- Required work: Transcribe each entry shown below with no difference from the original.
====== Input records ======
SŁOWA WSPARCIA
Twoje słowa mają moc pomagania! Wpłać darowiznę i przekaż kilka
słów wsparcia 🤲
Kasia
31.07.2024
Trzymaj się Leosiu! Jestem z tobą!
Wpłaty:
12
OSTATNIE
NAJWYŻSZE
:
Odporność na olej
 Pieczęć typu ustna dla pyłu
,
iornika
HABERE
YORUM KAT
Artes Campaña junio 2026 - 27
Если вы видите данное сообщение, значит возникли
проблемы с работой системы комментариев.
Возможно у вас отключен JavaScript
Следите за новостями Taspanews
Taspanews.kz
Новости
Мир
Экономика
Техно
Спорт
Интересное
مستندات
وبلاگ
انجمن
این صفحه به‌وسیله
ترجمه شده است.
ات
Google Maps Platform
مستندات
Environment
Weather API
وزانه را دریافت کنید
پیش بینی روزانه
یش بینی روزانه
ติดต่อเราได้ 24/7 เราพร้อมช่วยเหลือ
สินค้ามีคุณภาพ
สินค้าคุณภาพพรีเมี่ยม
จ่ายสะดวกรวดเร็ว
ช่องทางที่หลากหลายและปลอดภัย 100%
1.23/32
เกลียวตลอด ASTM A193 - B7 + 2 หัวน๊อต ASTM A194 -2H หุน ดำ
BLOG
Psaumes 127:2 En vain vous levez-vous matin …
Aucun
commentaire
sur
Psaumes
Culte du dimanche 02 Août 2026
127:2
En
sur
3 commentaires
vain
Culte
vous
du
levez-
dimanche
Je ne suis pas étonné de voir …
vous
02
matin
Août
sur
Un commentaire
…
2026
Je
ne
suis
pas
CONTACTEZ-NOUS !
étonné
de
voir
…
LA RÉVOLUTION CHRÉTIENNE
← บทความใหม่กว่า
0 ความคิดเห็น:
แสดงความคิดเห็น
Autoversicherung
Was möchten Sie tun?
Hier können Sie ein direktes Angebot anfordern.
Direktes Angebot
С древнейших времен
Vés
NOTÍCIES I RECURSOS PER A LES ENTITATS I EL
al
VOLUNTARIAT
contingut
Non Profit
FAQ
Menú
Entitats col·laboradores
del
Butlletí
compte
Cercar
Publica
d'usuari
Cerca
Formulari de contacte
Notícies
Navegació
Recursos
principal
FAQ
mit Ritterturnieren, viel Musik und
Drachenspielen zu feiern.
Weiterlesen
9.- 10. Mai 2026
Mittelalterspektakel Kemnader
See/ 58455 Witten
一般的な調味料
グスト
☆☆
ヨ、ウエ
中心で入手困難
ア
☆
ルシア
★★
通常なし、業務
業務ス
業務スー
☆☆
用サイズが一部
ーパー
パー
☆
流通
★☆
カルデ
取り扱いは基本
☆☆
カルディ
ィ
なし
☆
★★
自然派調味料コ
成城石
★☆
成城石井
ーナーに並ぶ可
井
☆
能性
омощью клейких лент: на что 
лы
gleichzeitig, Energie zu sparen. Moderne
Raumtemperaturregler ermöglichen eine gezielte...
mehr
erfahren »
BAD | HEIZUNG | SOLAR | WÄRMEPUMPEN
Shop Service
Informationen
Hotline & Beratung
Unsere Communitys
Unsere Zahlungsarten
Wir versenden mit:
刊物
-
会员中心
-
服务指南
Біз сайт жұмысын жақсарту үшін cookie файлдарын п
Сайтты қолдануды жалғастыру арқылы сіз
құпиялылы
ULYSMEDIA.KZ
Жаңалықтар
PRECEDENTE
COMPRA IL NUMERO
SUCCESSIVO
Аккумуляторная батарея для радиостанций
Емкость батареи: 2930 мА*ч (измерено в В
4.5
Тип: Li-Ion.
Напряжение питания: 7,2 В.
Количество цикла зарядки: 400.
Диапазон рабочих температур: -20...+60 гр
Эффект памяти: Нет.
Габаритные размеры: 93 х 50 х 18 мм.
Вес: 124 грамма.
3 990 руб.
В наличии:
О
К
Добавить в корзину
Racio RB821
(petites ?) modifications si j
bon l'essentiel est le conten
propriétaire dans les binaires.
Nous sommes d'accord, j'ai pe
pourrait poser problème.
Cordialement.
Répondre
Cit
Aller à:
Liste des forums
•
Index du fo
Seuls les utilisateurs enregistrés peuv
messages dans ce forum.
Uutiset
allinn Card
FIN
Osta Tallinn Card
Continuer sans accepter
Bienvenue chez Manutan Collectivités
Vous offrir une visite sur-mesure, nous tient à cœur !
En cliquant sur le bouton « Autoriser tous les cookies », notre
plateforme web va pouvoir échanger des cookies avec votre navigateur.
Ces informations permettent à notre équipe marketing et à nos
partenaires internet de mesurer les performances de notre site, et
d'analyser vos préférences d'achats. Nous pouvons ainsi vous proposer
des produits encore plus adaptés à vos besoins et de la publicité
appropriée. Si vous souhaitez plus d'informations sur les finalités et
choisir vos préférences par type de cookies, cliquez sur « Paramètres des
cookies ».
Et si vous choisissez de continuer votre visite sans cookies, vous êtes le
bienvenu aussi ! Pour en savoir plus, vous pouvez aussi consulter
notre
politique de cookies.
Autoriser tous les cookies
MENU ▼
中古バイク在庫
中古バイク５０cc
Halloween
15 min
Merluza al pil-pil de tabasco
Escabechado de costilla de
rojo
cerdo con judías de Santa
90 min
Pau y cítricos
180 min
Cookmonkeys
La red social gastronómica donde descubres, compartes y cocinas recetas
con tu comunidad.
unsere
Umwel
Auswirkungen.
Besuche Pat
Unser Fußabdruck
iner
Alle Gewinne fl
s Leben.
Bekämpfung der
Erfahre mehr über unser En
======
- Answer box:
SŁOWA WSPARCIA
Twoje słowa mają moc pomagania! Wpłać darowiznę i przekaż kilka
słów wsparcia 🤲
Kasia
31.07.2024
Trzymaj się Leosiu! Jestem z tobą!
Wpłaty:
12
OSTATNIE
NAJWYŻSZE
:
Odporność na olej
 Pieczęć typu ustna dla pyłu
,
iornika
HABERE
YORUM KAT
Artes Campaña junio 2026 - 27
Если вы видите данное сообщение, значит возникли
проблемы с работой системы комментариев.
Возможно у вас отключен JavaScript
Следите за новостями Taspanews
Taspanews.kz
Новости
Мир
Экономика
Техно
Спорт
Интересное
مستندات
وبلاگ
انجمن
این صفحه به‌وسیله
ترجمه شده است.
ات
Google Maps Platform
مستندات
Environment
Weather API
وزانه را دریافت کنید
پیش بینی روزانه
یش بینی روزانه
ติดต่อเราได้ 24/7 เราพร้อมช่วยเหลือ
สินค้ามีคุณภาพ
สินค้าคุณภาพพรีเมี่ยม
จ่ายสะดวกรวดเร็ว
ช่องทางที่หลากหลายและปลอดภัย 100%
1.23/32
เกลียวตลอด ASTM A193 - B7 + 2 หัวน๊อต ASTM A194 -2H หุน ดำ
BLOG
Psaumes 127:2 En vain vous levez-vous matin …
Aucun
commentaire
sur
Psaumes
Culte du dimanche 02 Août 2026
127:2
En
sur
3 commentaires
vain
Culte
vous
du
levez-
dimanche
Je ne suis pas étonné de voir …
vous
02
matin
Août
sur
Un commentaire
…
2026
Je
ne
suis
pas
CONTACTEZ-NOUS !
étonné
de
voir
…
LA RÉVOLUTION CHRÉTIENNE
← บทความใหม่กว่า
0 ความคิดเห็น:
แสดงความคิดเห็น
Autoversicherung
Was möchten Sie tun?
Hier können Sie ein direktes Angebot anfordern.
Direktes Angebot
С древнейших времен
Vés
NOTÍCIES I RECURSOS PER A LES ENTITATS I EL
al
VOLUNTARIAT
contingut
Non Profit
FAQ
Menú
Entitats col·laboradores
del
Butlletí
compte
Cercar
Publica
d'usuari
Cerca
Formulari de contacte
Notícies
Navegació
Recursos
principal
FAQ
mit Ritterturnieren, viel Musik und
Drachenspielen zu feiern.
Weiterlesen
9.- 10. Mai 2026
Mittelalterspektakel Kemnader
See/ 58455 Witten
一般的な調味料
グスト
☆☆
ヨ、ウエ
中心で入手困難
ア
☆
ルシア
★★
通常なし、業務
業務ス
業務スー
☆☆
用サイズが一部
ーパー
パー
☆
流通
★☆
カルデ
取り扱いは基本
☆☆
カルディ
ィ
なし
☆
★★
自然派調味料コ
成城石
★☆
成城石井
ーナーに並ぶ可
井
☆
能性
омощью клейких лент: на что 
лы
gleichzeitig, Energie zu sparen. Moderne
Raumtemperaturregler ermöglichen eine gezielte...
mehr
erfahren »
BAD | HEIZUNG | SOLAR | WÄRMEPUMPEN
Shop Service
Informationen
Hotline & Beratung
Unsere Communitys
Unsere Zahlungsarten
Wir versenden mit:
刊物
-
会员中心
-
服务指南
Біз сайт жұмысын жақсарту үшін cookie файлдарын п
Сайтты қолдануды жалғастыру арқылы сіз
құпиялылы
ULYSMEDIA.KZ
Жаңалықтар
PRECEDENTE
COMPRA IL NUMERO
SUCCESSIVO
Аккумуляторная батарея для радиостанций
Емкость батареи: 2930 мА*ч (измерено в В
4.5
Тип: Li-Ion.
Напряжение питания: 7,2 В.
Количество цикла зарядки: 400.
Диапазон рабочих температур: -20...+60 гр
Эффект памяти: Нет.
Габаритные размеры: 93 х 50 х 18 мм.
Вес: 124 грамма.
3 990 руб.
В наличии:
О
К
Добавить в корзину
Racio RB821
(petites ?) modifications si j
bon l'essentiel est le conten
propriétaire dans les binaires.
Nous sommes d'accord, j'ai pe
pourrait poser problème.
Cordialement.
Répondre
Cit
Aller à:
Liste des forums
•
Index du fo
Seuls les utilisateurs enregistrés peuv
messages dans ce forum.
Uutiset
allinn Card
FIN
Osta Tallinn Card
Continuer sans accepter
Bienvenue chez Manutan Collectivités
Vous offrir une visite sur-mesure, nous tient à cœur !
En cliquant sur le bouton « Autoriser tous les cookies », notre
plateforme web va pouvoir échanger des cookies avec votre navigateur.
Ces informations permettent à notre équipe marketing et à nos
partenaires internet de mesurer les performances de notre site, et
d'analyser vos préférences d'achats. Nous pouvons ainsi vous proposer
des produits encore plus adaptés à vos besoins et de la publicité
appropriée. Si vous souhaitez plus d'informations sur les finalités et
choisir vos préférences par type de cookies, cliquez sur « Paramètres des
cookies ».
Et si vous choisissez de continuer votre visite sans cookies, vous êtes le
bienvenu aussi ! Pour en savoir plus, vous pouvez aussi consulter
notre
politique de cookies.
Autoriser tous les cookies
MENU ▼
中古バイク在庫
中古バイク５０cc
Halloween
15 min
Merluza al pil-pil de tabasco
Escabechado de costilla de
rojo
cerdo con judías de Santa
90 min
Pau y cítricos
180 min
Cookmonkeys
La red social gastronómica donde descubres, compartes y cocinas recetas
con tu comunidad.
unsere
Umwel
Auswirkungen.
Besuche Pat
Unser Fußabdruck
iner
Alle Gewinne fl
s Leben.
Bekämpfung der
Erfahre mehr über unser En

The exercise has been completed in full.